Falta de medicamentos de sedação preocupa profissionais de saúde na Bahia
Sedativos como o Rocurônio são necessários para intubação, procedimento comum para pacientes graves de covid-19
by Gabriel Amorim*"As pessoas ficaram muito preocupadas com respirador, achando que ia faltar respirador. Onde eu trabalho não falta respirador, mas estamos precisando dar um jeito pra conseguir sedativo. A preocupação hoje é mais o sedativo que o respirador”. A afirmação é de uma farmacêutica que trabalha diretamente com o manejo de medicamentos utilizados no processo de intubação - procedimento comum em pacientes graves de covid-19.
A profissional, que pediu para não ser identificada, trabalha em uma instituição privada de saúde da capital e relata que a falta das medicações começou a ficar preocupante há cerca de duas semanas. Segundo ela, a lista de medicamentos em falta já chega a mais de 20 substâncias, incluindo as drogas mais comumente utilizadas para a sedação, como é o caso do do Rocurônio, por exemplo.

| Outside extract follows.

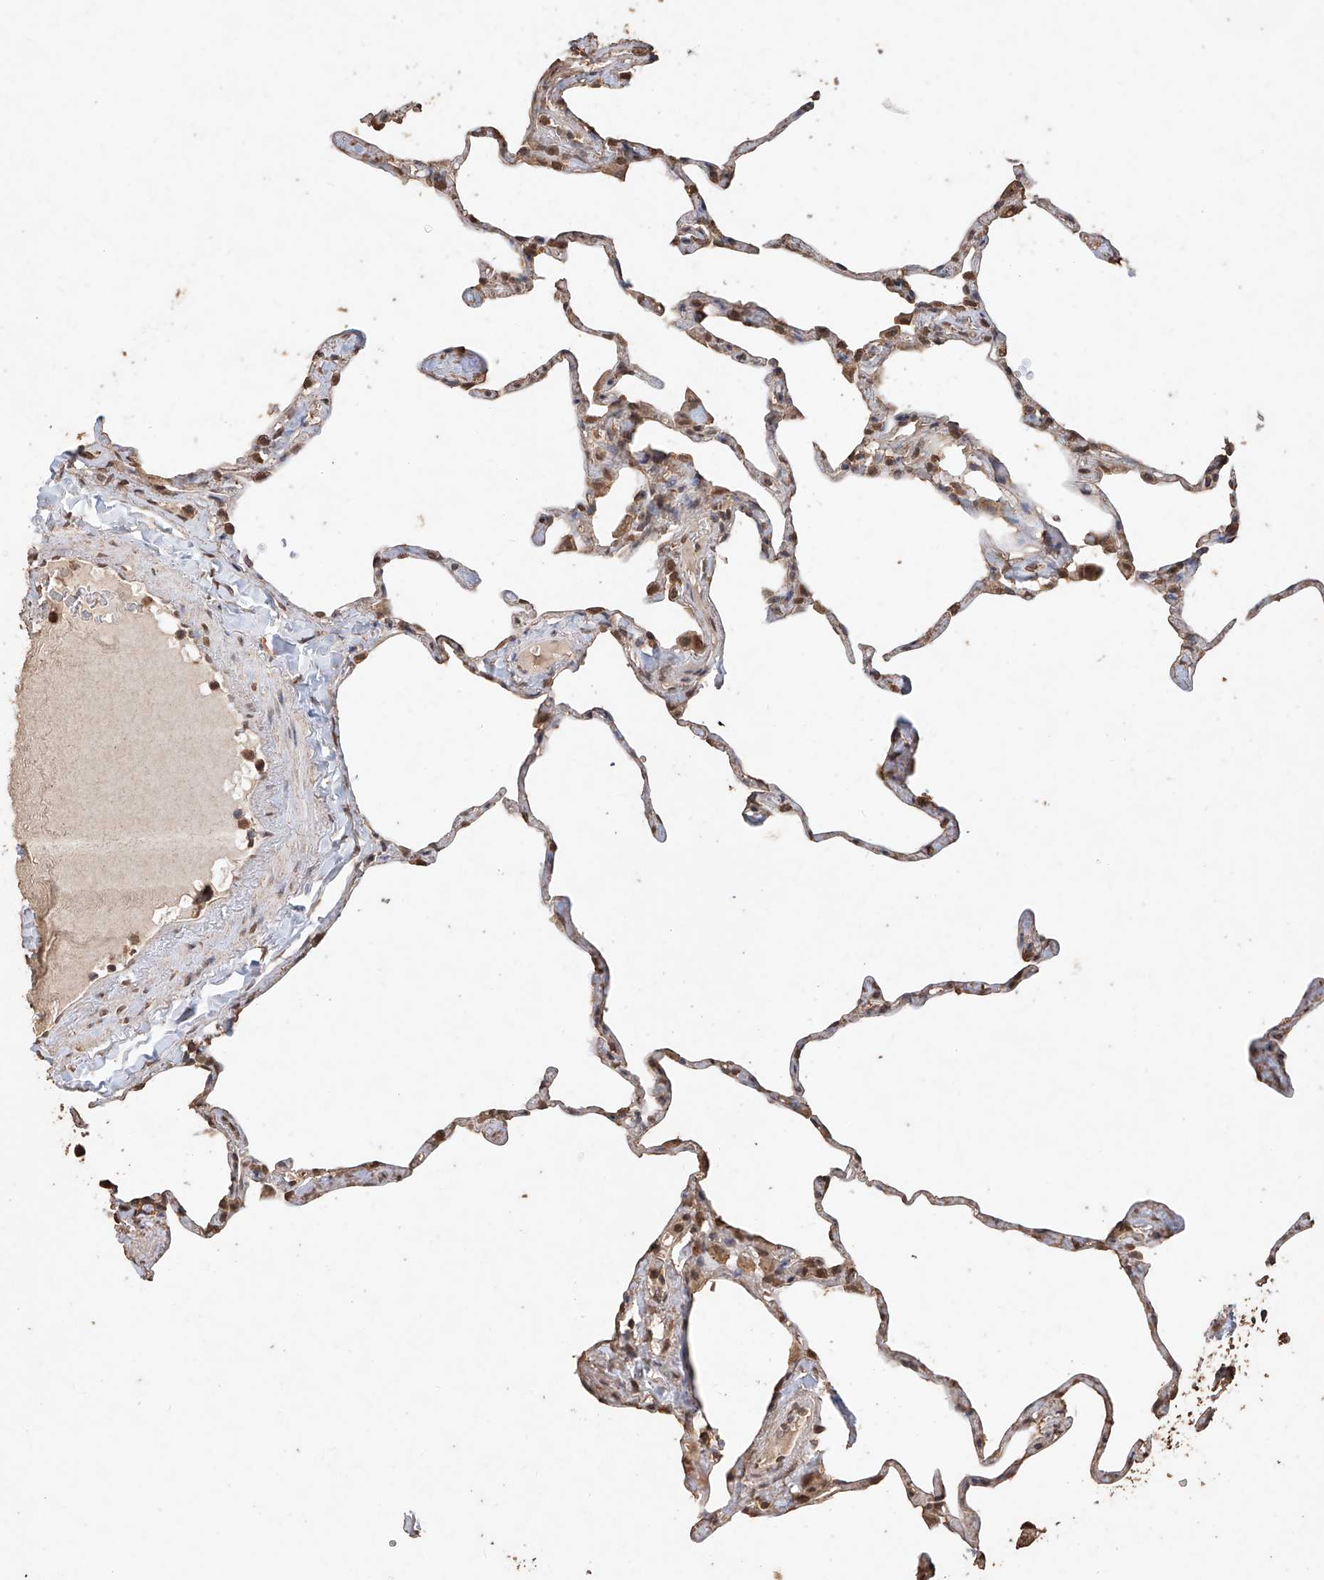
{"staining": {"intensity": "moderate", "quantity": "25%-75%", "location": "cytoplasmic/membranous"}, "tissue": "lung", "cell_type": "Alveolar cells", "image_type": "normal", "snomed": [{"axis": "morphology", "description": "Normal tissue, NOS"}, {"axis": "topography", "description": "Lung"}], "caption": "A brown stain highlights moderate cytoplasmic/membranous positivity of a protein in alveolar cells of normal human lung.", "gene": "ELOVL1", "patient": {"sex": "male", "age": 65}}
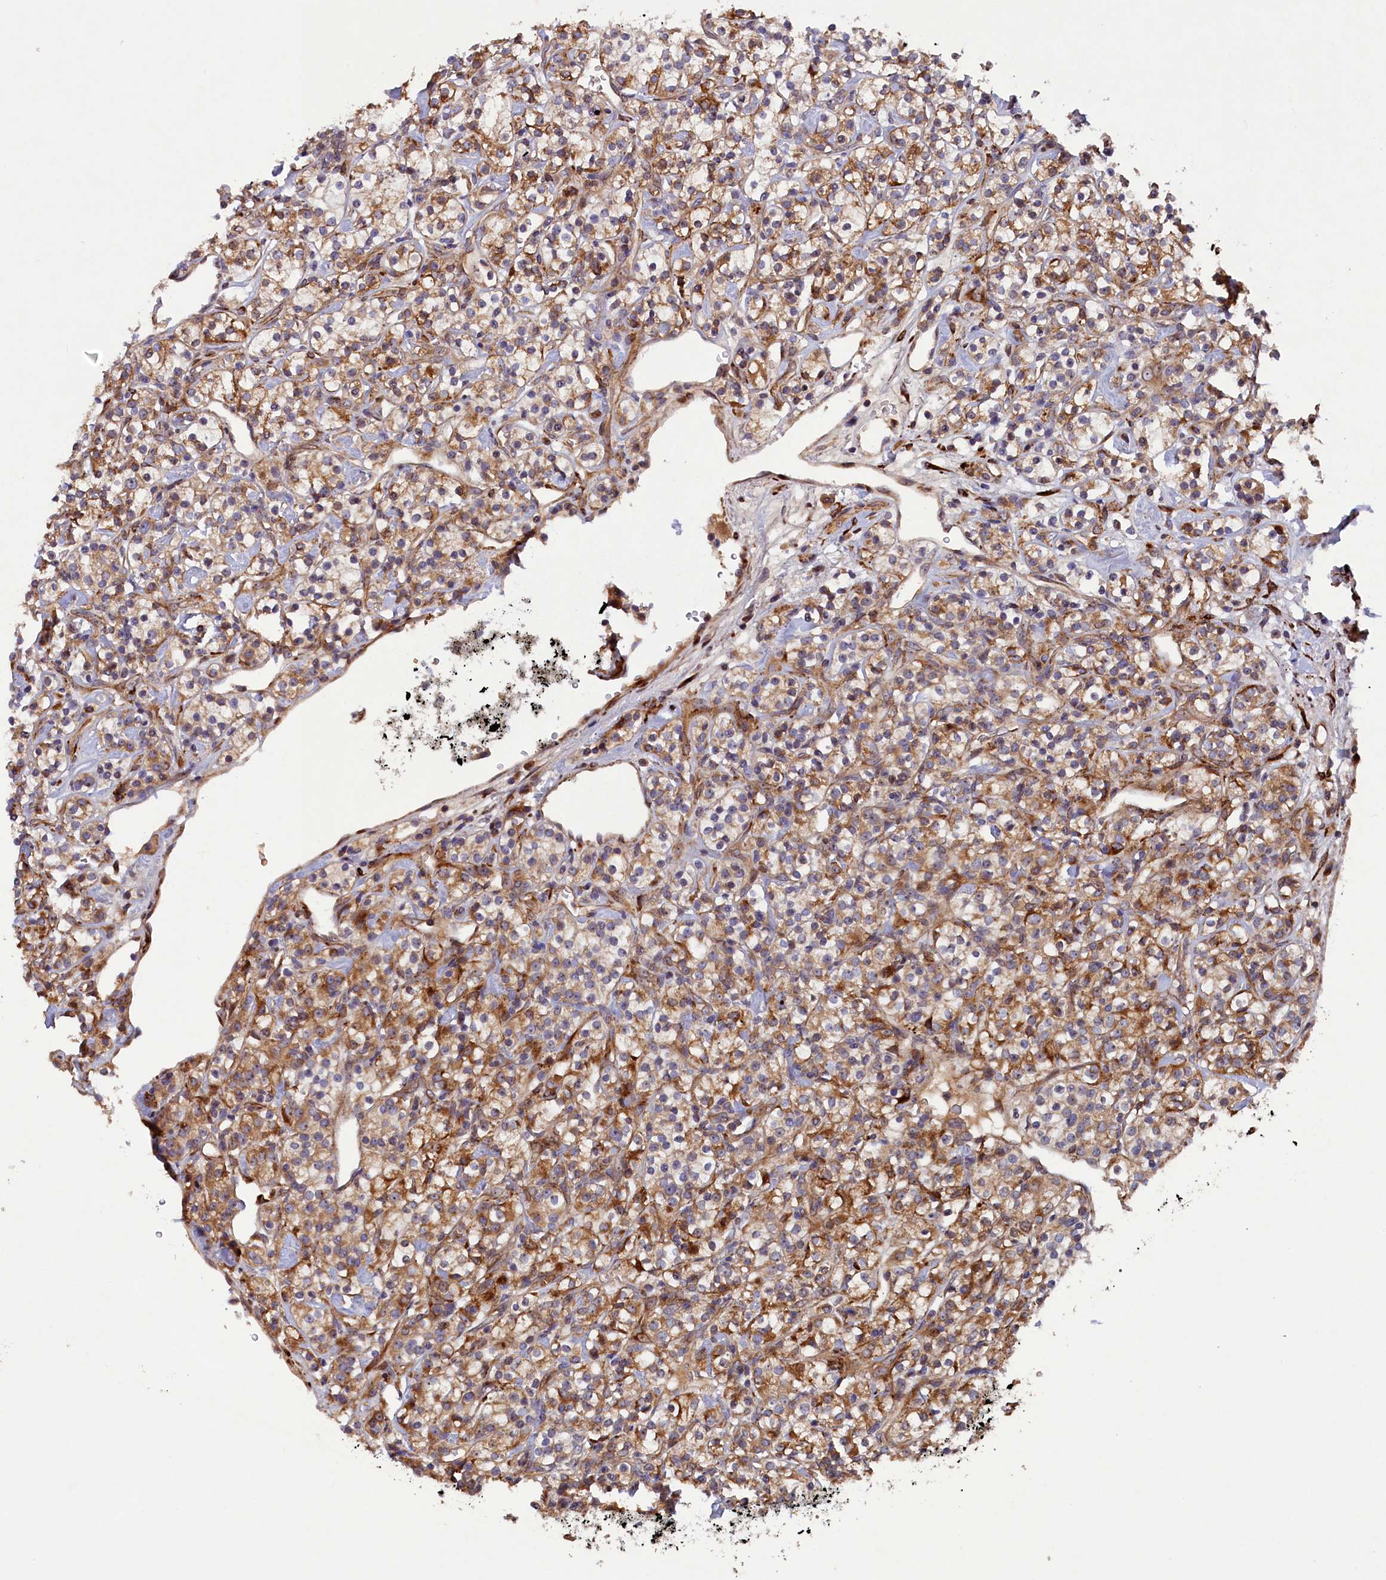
{"staining": {"intensity": "moderate", "quantity": ">75%", "location": "cytoplasmic/membranous"}, "tissue": "renal cancer", "cell_type": "Tumor cells", "image_type": "cancer", "snomed": [{"axis": "morphology", "description": "Adenocarcinoma, NOS"}, {"axis": "topography", "description": "Kidney"}], "caption": "Immunohistochemical staining of renal cancer displays medium levels of moderate cytoplasmic/membranous protein expression in about >75% of tumor cells.", "gene": "ARRDC4", "patient": {"sex": "male", "age": 77}}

“Estamos tendo que lançar mão de outras drogas, que não seriam a primeira escolha, não são usualmente utilizadas, por serem mais caras, feitas com substâncias diferentes, por uma série de motivos. Isso acaba cada vez mais agravando a situação porque a gente vai usando essas drogas para substituir o que está em falta e essa outra medicação vai entrando em falta também”, relata a funcionária.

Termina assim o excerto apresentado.